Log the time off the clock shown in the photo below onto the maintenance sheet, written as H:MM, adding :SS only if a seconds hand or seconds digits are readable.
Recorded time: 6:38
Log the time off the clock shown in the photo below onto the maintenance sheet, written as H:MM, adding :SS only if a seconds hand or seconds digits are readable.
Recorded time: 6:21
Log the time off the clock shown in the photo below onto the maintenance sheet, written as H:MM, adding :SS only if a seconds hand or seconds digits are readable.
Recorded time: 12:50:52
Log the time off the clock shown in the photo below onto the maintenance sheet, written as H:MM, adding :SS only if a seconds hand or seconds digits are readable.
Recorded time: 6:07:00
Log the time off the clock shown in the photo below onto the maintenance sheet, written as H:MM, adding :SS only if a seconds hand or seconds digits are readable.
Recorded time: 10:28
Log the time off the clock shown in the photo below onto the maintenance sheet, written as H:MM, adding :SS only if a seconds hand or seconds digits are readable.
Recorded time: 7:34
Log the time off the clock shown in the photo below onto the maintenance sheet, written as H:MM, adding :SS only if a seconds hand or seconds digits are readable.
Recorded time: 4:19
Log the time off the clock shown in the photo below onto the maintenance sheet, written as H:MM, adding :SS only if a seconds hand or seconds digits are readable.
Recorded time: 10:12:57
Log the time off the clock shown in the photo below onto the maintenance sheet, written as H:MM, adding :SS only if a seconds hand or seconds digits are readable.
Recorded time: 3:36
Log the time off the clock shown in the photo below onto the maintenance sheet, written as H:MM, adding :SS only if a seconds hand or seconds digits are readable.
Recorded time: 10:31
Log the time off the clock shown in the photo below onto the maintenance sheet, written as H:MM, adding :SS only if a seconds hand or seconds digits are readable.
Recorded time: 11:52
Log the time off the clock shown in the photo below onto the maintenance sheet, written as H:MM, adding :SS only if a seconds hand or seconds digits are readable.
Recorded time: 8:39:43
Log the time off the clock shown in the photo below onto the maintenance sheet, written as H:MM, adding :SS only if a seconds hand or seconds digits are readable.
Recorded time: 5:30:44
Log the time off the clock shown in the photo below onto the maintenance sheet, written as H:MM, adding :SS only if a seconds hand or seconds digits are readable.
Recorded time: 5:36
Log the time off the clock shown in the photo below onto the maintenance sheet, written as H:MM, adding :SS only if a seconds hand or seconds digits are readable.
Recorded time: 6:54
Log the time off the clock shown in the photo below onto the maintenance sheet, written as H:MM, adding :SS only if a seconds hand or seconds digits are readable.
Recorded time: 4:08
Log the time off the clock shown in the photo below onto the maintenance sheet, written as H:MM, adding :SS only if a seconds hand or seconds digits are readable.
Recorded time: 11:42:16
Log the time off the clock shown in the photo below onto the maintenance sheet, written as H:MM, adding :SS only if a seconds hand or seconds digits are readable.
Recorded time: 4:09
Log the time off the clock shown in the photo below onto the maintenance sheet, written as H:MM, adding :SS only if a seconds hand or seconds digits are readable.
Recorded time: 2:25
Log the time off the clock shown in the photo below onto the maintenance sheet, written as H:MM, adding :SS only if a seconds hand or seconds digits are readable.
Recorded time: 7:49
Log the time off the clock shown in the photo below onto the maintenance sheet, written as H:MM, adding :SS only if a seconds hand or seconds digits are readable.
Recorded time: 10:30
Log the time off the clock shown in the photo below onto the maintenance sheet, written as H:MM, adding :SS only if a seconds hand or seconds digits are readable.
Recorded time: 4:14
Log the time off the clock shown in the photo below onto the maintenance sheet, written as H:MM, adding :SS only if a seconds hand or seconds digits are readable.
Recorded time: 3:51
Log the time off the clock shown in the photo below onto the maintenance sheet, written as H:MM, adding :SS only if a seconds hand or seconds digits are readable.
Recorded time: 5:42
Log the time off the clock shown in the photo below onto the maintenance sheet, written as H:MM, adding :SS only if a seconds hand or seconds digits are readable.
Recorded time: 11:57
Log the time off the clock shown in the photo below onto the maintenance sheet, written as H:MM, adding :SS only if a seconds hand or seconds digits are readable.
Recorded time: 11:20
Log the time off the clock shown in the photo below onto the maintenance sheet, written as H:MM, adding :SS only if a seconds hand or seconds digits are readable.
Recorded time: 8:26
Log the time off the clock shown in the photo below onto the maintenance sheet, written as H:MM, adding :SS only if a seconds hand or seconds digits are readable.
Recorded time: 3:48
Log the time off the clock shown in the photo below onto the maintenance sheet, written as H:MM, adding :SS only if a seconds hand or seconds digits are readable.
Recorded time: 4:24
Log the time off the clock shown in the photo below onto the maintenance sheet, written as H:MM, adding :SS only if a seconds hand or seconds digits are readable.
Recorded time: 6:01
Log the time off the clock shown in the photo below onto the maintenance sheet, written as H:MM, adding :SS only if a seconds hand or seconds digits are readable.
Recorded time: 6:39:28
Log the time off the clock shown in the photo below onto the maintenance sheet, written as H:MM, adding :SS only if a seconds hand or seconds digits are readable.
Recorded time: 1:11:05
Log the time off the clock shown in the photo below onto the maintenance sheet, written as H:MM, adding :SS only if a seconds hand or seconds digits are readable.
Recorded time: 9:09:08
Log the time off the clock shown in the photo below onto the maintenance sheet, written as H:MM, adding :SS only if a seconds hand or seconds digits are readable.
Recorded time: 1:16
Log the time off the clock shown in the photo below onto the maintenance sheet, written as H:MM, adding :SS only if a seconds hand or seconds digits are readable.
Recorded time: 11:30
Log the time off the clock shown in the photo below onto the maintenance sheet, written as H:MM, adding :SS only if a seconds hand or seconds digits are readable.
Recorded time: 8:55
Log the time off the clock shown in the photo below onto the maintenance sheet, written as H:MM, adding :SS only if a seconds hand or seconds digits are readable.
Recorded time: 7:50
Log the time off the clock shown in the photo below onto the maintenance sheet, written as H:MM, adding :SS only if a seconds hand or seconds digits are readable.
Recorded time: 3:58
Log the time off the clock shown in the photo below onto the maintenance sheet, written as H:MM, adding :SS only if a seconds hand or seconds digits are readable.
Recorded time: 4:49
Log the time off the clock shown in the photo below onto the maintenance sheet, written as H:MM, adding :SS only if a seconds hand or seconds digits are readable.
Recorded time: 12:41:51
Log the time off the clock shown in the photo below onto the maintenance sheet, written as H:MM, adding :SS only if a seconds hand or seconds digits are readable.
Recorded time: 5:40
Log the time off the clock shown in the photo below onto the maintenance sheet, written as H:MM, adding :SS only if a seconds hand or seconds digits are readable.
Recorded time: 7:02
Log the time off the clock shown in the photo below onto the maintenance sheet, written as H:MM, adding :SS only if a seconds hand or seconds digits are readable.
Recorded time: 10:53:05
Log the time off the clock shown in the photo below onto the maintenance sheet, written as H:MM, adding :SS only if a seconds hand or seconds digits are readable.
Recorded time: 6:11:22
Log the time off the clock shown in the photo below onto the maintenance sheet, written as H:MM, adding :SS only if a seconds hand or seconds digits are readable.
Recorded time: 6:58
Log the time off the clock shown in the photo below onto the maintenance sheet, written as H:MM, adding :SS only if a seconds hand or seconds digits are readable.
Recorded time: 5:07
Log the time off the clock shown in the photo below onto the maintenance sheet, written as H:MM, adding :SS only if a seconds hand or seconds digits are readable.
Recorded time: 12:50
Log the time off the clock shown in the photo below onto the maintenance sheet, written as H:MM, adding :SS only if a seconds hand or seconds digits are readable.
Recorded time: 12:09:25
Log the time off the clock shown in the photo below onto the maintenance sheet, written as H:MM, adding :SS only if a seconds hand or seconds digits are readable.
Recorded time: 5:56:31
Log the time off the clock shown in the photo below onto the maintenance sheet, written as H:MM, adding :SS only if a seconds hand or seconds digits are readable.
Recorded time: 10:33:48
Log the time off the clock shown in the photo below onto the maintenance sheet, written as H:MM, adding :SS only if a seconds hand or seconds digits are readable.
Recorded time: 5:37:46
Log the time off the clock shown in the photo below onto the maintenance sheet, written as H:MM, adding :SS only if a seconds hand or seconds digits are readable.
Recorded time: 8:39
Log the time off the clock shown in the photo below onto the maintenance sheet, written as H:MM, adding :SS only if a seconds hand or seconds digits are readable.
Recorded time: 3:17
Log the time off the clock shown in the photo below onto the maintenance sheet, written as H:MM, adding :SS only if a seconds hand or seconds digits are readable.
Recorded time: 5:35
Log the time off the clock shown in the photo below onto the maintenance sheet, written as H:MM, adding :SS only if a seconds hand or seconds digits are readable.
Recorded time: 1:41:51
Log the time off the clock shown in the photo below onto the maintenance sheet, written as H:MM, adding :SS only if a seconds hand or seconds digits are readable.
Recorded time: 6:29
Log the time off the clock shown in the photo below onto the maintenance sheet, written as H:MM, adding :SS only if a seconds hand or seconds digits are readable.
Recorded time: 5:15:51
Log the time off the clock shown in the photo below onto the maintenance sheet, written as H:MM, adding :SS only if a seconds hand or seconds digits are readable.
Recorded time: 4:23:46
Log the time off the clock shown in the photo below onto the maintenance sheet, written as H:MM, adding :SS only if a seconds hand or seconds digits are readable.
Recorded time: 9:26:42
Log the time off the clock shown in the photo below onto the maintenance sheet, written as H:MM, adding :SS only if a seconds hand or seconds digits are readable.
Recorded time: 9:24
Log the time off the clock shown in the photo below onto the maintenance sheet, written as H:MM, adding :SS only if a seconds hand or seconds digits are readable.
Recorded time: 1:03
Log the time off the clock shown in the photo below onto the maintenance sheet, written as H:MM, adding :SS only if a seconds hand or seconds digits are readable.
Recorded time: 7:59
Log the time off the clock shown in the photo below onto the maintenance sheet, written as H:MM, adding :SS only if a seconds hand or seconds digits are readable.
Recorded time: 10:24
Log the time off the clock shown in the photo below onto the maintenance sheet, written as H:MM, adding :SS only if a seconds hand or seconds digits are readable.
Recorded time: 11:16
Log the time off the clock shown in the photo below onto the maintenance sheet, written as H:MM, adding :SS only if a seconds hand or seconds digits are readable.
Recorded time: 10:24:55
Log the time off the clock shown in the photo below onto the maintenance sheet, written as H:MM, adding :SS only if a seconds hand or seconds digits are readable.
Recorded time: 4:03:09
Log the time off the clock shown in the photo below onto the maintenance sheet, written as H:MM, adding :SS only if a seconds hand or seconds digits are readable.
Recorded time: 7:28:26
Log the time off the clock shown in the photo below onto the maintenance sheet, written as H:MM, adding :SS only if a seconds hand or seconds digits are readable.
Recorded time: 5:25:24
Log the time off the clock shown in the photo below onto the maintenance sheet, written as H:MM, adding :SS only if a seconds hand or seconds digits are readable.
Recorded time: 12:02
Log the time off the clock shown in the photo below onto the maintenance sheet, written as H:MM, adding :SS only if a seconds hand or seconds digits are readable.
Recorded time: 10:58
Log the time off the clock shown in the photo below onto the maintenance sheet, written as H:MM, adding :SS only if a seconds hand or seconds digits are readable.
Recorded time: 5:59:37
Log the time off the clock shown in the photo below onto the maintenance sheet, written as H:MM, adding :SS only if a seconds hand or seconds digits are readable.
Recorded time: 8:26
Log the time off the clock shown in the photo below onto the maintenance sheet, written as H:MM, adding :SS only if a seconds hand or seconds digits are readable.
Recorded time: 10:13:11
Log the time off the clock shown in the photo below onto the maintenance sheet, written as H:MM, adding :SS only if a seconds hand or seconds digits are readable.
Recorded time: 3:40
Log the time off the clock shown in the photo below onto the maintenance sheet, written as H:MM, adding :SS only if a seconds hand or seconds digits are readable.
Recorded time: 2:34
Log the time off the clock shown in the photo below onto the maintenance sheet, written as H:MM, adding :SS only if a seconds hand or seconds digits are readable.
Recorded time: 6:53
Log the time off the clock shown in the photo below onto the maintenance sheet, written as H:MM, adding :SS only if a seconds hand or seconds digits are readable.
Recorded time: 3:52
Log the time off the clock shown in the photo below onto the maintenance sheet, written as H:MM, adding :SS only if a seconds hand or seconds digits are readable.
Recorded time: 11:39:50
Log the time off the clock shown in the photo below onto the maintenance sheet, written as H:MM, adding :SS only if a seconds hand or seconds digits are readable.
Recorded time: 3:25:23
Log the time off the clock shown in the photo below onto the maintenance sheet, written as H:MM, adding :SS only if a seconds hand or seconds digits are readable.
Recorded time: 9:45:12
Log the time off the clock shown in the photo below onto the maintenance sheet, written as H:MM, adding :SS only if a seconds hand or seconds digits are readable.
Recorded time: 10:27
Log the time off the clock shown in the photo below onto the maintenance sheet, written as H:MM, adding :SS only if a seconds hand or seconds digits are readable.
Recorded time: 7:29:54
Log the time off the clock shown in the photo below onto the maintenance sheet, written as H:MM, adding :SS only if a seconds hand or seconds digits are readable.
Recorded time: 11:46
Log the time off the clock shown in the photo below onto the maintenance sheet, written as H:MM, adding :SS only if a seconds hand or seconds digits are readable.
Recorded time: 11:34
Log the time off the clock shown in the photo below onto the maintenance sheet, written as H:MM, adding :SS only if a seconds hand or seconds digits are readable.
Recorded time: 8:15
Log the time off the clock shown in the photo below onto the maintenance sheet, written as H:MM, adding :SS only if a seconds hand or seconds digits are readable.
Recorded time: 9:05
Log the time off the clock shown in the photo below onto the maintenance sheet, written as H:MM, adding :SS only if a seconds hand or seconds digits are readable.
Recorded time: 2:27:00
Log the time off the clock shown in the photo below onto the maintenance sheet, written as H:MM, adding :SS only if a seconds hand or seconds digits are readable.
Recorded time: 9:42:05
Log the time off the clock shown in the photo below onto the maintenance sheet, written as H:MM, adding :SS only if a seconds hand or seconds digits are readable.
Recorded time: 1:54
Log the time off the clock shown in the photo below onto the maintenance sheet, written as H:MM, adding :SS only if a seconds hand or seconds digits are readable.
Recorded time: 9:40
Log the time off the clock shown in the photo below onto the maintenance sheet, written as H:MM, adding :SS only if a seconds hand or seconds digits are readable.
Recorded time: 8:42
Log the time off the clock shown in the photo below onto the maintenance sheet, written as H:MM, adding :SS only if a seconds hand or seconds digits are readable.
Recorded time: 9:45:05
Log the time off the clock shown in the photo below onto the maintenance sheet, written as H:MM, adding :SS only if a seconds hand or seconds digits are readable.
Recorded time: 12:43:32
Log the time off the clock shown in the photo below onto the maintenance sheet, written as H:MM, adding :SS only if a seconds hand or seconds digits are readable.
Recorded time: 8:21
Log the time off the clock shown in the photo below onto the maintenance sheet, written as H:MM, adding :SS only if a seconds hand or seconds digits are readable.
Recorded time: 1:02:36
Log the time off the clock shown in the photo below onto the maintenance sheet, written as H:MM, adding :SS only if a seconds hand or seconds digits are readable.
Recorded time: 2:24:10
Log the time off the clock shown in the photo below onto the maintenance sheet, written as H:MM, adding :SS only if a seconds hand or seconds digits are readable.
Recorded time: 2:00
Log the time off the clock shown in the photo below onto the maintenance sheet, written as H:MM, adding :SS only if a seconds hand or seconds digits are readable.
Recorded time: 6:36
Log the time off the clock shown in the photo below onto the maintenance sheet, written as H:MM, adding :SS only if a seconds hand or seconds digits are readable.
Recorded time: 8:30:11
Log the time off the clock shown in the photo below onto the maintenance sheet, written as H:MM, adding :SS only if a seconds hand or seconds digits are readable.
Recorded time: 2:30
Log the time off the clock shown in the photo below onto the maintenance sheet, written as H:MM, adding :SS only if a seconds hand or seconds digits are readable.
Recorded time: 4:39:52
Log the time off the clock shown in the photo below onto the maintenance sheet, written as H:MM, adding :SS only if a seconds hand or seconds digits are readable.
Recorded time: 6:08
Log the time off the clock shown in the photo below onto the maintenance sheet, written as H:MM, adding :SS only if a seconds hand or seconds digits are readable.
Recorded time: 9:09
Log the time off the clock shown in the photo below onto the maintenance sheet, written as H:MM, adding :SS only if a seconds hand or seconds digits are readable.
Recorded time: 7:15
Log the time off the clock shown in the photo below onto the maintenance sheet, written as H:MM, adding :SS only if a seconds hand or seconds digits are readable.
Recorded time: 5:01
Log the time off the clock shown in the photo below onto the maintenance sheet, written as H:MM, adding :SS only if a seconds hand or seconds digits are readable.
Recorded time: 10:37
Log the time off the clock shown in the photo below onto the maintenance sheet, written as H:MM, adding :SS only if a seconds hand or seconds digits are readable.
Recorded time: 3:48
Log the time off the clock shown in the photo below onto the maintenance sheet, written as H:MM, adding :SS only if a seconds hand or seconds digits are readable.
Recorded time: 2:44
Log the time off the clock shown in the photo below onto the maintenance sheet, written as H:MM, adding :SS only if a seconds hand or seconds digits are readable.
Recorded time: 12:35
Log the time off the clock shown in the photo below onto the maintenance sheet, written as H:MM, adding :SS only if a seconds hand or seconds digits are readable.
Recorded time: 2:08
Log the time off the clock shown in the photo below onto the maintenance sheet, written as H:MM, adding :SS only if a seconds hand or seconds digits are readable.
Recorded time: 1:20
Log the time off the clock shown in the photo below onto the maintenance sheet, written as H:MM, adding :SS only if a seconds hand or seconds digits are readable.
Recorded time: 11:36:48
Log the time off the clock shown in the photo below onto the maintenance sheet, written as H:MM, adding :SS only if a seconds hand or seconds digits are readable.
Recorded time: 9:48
- - - - - - -
→ To be done: Please lay out the lines above as a numbered list, starting with the very first line and going on through the line with "Recorded time: 6:21", and leave out any blank lines.

→ Solution to the exercise:
1. Log the time off the clock shown in the photo below onto the maintenance sheet, written as H:MM, adding :SS only if a seconds hand or seconds digits are readable.
2. Recorded time: 6:38
3. Log the time off the clock shown in the photo below onto the maintenance sheet, written as H:MM, adding :SS only if a seconds hand or seconds digits are readable.
4. Recorded time: 6:21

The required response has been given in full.